Try it
Each record must be repeated exactly as it stands.

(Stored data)
++++
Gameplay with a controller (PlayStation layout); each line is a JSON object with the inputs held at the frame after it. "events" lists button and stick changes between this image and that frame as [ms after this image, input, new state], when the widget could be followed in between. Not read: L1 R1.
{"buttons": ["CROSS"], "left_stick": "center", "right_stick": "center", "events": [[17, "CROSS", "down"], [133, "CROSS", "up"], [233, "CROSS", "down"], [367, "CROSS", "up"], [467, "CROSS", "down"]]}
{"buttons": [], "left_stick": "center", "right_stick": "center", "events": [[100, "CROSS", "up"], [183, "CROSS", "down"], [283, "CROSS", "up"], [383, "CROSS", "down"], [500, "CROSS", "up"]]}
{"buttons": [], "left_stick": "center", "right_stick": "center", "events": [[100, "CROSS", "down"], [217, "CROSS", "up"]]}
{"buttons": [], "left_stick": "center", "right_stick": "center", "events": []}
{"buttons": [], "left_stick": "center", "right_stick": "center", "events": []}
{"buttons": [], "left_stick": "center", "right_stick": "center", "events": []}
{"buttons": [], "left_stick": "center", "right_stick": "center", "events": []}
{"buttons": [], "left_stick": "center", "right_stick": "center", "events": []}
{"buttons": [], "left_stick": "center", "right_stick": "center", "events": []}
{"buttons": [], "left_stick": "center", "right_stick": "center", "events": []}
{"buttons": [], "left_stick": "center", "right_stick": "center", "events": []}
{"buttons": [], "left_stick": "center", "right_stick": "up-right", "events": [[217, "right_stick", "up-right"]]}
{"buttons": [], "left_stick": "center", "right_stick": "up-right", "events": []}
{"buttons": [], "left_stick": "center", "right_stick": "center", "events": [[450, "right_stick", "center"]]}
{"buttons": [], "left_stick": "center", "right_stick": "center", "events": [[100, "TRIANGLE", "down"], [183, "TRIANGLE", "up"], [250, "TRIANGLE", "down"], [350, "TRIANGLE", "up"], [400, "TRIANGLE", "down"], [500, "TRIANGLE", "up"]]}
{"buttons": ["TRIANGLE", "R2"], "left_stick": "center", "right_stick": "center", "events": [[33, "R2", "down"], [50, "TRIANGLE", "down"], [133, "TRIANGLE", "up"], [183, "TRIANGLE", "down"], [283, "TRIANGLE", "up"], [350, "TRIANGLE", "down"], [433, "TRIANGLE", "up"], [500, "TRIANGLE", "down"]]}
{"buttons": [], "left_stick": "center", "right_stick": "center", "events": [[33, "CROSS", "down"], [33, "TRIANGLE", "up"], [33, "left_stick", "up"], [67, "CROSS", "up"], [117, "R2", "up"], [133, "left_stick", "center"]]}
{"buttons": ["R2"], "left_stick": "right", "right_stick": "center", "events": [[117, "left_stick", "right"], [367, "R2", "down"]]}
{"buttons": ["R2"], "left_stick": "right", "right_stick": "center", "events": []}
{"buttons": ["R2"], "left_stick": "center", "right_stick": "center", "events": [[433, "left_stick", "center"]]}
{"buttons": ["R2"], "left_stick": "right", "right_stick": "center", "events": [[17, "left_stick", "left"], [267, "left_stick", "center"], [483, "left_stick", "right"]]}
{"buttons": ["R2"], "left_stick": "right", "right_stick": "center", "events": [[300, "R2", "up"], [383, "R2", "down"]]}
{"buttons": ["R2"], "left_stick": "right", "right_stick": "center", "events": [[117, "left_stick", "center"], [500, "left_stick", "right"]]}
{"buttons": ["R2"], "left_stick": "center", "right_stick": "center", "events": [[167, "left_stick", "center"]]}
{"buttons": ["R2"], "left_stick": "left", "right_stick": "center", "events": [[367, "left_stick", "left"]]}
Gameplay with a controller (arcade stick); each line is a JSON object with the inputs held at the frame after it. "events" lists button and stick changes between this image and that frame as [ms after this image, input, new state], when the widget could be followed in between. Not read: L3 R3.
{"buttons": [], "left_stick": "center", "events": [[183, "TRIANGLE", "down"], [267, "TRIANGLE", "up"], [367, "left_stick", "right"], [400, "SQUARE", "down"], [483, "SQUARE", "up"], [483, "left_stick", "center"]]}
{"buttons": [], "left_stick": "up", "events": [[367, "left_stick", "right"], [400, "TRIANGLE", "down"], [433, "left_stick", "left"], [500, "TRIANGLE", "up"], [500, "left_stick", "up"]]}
++++
Your solution
Gameplay with a controller (PlayStation layout); each line is a JSON object with the inputs held at the frame after it. "events" lists button and stick changes between this image and that frame as [ms after this image, input, new state], when the widget could be followed in between. Not read: L1 R1.
{"buttons": ["CROSS"], "left_stick": "center", "right_stick": "center", "events": [[17, "CROSS", "down"], [133, "CROSS", "up"], [233, "CROSS", "down"], [367, "CROSS", "up"], [467, "CROSS", "down"]]}
{"buttons": [], "left_stick": "center", "right_stick": "center", "events": [[100, "CROSS", "up"], [183, "CROSS", "down"], [283, "CROSS", "up"], [383, "CROSS", "down"], [500, "CROSS", "up"]]}
{"buttons": [], "left_stick": "center", "right_stick": "center", "events": [[100, "CROSS", "down"], [217, "CROSS", "up"]]}
{"buttons": [], "left_stick": "center", "right_stick": "center", "events": []}
{"buttons": [], "left_stick": "center", "right_stick": "center", "events": []}
{"buttons": [], "left_stick": "center", "right_stick": "center", "events": []}
{"buttons": [], "left_stick": "center", "right_stick": "center", "events": []}
{"buttons": [], "left_stick": "center", "right_stick": "center", "events": []}
{"buttons": [], "left_stick": "center", "right_stick": "center", "events": []}
{"buttons": [], "left_stick": "center", "right_stick": "center", "events": []}
{"buttons": [], "left_stick": "center", "right_stick": "center", "events": []}
{"buttons": [], "left_stick": "center", "right_stick": "up-right", "events": [[217, "right_stick", "up-right"]]}
{"buttons": [], "left_stick": "center", "right_stick": "up-right", "events": []}
{"buttons": [], "left_stick": "center", "right_stick": "center", "events": [[450, "right_stick", "center"]]}
{"buttons": [], "left_stick": "center", "right_stick": "center", "events": [[100, "TRIANGLE", "down"], [183, "TRIANGLE", "up"], [250, "TRIANGLE", "down"], [350, "TRIANGLE", "up"], [400, "TRIANGLE", "down"], [500, "TRIANGLE", "up"]]}
{"buttons": ["TRIANGLE", "R2"], "left_stick": "center", "right_stick": "center", "events": [[33, "R2", "down"], [50, "TRIANGLE", "down"], [133, "TRIANGLE", "up"], [183, "TRIANGLE", "down"], [283, "TRIANGLE", "up"], [350, "TRIANGLE", "down"], [433, "TRIANGLE", "up"], [500, "TRIANGLE", "down"]]}
{"buttons": [], "left_stick": "center", "right_stick": "center", "events": [[33, "CROSS", "down"], [33, "TRIANGLE", "up"], [33, "left_stick", "up"], [67, "CROSS", "up"], [117, "R2", "up"], [133, "left_stick", "center"]]}
{"buttons": ["R2"], "left_stick": "right", "right_stick": "center", "events": [[117, "left_stick", "right"], [367, "R2", "down"]]}
{"buttons": ["R2"], "left_stick": "right", "right_stick": "center", "events": []}
{"buttons": ["R2"], "left_stick": "center", "right_stick": "center", "events": [[433, "left_stick", "center"]]}
{"buttons": ["R2"], "left_stick": "right", "right_stick": "center", "events": [[17, "left_stick", "left"], [267, "left_stick", "center"], [483, "left_stick", "right"]]}
{"buttons": ["R2"], "left_stick": "right", "right_stick": "center", "events": [[300, "R2", "up"], [383, "R2", "down"]]}
{"buttons": ["R2"], "left_stick": "right", "right_stick": "center", "events": [[117, "left_stick", "center"], [500, "left_stick", "right"]]}
{"buttons": ["R2"], "left_stick": "center", "right_stick": "center", "events": [[167, "left_stick", "center"]]}
{"buttons": ["R2"], "left_stick": "left", "right_stick": "center", "events": [[367, "left_stick", "left"]]}
Gameplay with a controller (arcade stick); each line is a JSON object with the inputs held at the frame after it. "events" lists button and stick changes between this image and that frame as [ms after this image, input, new state], when the widget could be followed in between. Not read: L3 R3.
{"buttons": [], "left_stick": "center", "events": [[183, "TRIANGLE", "down"], [267, "TRIANGLE", "up"], [367, "left_stick", "right"], [400, "SQUARE", "down"], [483, "SQUARE", "up"], [483, "left_stick", "center"]]}
{"buttons": [], "left_stick": "up", "events": [[367, "left_stick", "right"], [400, "TRIANGLE", "down"], [433, "left_stick", "left"], [500, "TRIANGLE", "up"], [500, "left_stick", "up"]]}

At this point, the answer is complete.